What was this study about?
Non-small cell lung cancer is the most common type of lung cancer. If the tumour is not too big and has not spread to other parts of the body, doctors usually operate to remove it. At the same time, they will also remove a bit of the lung, or the entire lung that has the tumour. They may also give radiotherapy (treatment with x-rays) after the operation. Adding chemotherapy (drug treatment) to surgery (with or without radiotherapy) may be better. This treatment is sometimes called adjuvant chemotherapy.
In 1995, we did a systematic review and meta analysis of individual patient data looking at adjuvant chemotherapy and surgery (with or without radiotherapy). It brought information from all patients who took part in similar trials. These trials compared what happened to people with non-small cell lung cancer who were given adjuvant chemotherapy and surgery (with or without radiotherapy) with those who had surgery (with or without radiotherapy). We found that it was not clear whether adjuvant chemotherapy helped patients with non-small cell lung cancer live longer.
Since this study was completed, many new trials have been done. Therefore, we carried out a new systematic review and meta-analysis of individual patient data that included all trials, old and new. This study aimed to find out if giving adjuvant chemotherapy as well as and surgery (with or without radiotherapy) can:
- Help patients live longer
- Stop the cancer coming back (recurrence)
- Stop the cancer spreading to other parts of the body (metastases)
What difference did this study make?
These studies found that people with non-small cell lung cancer that had chemotherapy and surgery (with or without radiotherapy) lived longer than those who had surgery alone (with or without radiotherapy).
After 5 years, 64 out of every 100 who were given chemotherapy and surgery were alive compared to 60 out of every 100 who just had surgery. For those who also received radiotherapy, after 5 years 33 out of every 100 patients who received chemotherapy, surgery and radiotherapy were alive compared to 29 out of every 100 patients who received surgery and radiotherapy.
In both studies, there was little variation in the effect of chemotherapy according to the type of chemotherapy given, other trial characteristics or by the type of patient.

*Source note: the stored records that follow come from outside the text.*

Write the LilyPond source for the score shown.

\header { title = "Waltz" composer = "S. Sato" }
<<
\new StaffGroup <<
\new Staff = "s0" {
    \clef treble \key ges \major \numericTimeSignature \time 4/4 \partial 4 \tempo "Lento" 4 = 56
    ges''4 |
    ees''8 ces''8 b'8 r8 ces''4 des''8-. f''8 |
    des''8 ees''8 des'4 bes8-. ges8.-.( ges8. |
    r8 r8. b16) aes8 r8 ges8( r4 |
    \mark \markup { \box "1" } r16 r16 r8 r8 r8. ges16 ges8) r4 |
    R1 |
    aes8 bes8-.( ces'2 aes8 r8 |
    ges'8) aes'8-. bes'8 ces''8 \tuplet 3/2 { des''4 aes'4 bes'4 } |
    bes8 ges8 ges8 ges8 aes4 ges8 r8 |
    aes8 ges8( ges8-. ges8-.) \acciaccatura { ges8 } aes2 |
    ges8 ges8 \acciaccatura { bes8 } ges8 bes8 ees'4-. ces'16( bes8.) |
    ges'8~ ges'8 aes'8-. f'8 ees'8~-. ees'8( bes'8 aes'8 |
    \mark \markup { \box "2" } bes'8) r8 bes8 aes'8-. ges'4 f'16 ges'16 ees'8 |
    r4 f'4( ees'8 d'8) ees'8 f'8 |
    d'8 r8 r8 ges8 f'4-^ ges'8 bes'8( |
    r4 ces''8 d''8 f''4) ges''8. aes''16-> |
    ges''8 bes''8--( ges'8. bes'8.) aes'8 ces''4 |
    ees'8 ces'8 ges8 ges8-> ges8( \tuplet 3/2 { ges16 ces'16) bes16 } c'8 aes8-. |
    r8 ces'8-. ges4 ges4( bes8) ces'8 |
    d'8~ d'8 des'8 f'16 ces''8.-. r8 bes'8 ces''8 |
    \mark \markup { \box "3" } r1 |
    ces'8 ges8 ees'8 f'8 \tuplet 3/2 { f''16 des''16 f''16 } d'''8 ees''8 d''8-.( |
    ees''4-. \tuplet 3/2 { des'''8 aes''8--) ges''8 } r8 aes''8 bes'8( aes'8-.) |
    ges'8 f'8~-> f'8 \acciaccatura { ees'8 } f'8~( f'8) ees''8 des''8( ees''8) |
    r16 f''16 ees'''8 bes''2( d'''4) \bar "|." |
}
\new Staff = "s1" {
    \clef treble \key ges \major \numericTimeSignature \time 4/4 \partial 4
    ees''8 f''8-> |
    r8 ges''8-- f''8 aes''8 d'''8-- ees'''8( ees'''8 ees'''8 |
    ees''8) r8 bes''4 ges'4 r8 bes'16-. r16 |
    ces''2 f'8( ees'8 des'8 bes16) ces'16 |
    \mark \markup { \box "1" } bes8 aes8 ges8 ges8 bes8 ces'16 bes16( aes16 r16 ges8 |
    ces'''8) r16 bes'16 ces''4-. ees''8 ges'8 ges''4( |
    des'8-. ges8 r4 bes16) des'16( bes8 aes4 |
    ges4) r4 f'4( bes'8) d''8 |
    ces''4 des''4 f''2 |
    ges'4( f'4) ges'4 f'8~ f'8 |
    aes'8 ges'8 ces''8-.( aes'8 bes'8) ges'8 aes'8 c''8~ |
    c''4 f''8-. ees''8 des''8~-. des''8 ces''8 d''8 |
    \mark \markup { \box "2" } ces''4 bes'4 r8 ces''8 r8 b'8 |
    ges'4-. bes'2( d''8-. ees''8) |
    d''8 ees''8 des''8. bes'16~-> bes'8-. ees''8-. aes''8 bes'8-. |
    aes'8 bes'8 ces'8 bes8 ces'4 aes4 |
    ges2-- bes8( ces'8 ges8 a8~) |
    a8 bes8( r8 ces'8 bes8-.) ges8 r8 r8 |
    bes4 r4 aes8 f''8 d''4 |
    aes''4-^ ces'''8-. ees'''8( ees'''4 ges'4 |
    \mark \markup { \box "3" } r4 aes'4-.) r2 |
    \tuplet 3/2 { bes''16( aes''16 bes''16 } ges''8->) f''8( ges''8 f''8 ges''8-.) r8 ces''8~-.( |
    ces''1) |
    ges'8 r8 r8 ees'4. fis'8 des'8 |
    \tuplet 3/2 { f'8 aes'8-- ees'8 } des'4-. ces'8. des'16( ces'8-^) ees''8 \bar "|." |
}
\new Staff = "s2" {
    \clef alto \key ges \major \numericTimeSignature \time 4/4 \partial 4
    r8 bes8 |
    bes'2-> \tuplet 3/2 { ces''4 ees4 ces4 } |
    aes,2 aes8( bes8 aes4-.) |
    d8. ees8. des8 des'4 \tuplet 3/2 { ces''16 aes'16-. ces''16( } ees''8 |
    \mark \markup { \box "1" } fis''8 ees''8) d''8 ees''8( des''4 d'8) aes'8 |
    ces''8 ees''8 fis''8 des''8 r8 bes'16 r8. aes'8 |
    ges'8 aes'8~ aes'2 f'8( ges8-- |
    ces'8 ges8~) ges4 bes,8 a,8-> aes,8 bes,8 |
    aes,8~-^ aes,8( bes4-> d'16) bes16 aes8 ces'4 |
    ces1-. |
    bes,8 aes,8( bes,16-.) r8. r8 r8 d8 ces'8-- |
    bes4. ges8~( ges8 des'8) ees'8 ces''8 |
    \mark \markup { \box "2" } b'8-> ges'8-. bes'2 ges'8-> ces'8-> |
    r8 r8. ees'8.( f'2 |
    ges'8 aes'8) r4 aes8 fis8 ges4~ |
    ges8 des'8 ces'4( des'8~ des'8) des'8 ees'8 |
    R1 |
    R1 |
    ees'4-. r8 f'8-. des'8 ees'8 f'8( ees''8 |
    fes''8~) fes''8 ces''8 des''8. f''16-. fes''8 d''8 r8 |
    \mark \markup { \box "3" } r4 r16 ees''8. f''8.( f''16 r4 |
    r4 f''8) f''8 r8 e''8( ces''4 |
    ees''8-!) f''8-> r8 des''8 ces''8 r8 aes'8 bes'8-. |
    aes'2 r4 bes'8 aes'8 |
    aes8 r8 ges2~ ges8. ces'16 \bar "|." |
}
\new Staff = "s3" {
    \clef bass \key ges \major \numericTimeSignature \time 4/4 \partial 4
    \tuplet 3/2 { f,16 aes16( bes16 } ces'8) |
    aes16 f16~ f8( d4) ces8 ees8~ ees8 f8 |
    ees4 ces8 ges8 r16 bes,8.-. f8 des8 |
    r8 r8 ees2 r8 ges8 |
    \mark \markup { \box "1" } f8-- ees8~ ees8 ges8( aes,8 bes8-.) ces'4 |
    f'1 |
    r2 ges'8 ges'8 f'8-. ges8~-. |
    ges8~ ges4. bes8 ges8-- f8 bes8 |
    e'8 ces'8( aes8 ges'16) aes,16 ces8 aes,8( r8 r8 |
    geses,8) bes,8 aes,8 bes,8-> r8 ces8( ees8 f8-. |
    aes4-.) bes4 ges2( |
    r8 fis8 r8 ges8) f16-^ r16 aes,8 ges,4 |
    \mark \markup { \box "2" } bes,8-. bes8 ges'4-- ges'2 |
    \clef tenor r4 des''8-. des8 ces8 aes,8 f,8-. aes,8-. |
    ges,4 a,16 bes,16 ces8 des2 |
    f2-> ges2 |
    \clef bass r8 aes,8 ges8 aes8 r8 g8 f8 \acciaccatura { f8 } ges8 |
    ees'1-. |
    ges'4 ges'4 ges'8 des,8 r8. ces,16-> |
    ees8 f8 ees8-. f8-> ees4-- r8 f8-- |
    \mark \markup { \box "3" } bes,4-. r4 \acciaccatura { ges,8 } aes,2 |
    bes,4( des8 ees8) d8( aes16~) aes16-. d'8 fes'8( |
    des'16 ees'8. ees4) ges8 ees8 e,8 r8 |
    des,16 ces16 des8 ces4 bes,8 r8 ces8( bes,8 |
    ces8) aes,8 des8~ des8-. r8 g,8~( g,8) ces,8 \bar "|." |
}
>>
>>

NSCLC Meta-analyses Collaborative Group. Adjuvant chemotherapy, with or without postoperative radiotherapy, in operable non-small cell lung cancer: two meta-analyses of individual patient data. Lancet. 2010;375(9722):1267-77
Type of study
Who funded the study?
The Medical Research Council, UK and Institut Gustave-Roussy, France.
When did it take place?
These studies were published in 2010. They brought together the results of trials that had been carried out up to 2003.
Where did it take place?
The studies were done at the MRC Clinical Trials Unit and the Institut Gustave-Roussy in France. But they brought together the results of trials from all over the world.
Who was included?
Two meta-analyses were carried out that compared patients with non-small cell lung cancer that took part in randomised controlled trials comparing:
- 1) Adjuvant chemotherapy and surgery with surgery alone
- 2) Adjuvant chemotherapy and surgery and radiotherapy with surgery and radiotherapy
The studies brought together trials from all over the world with 26 trials and 8447 patients in the first meta-analysis and 13 trials and 2660 patients in the second meta-analysis.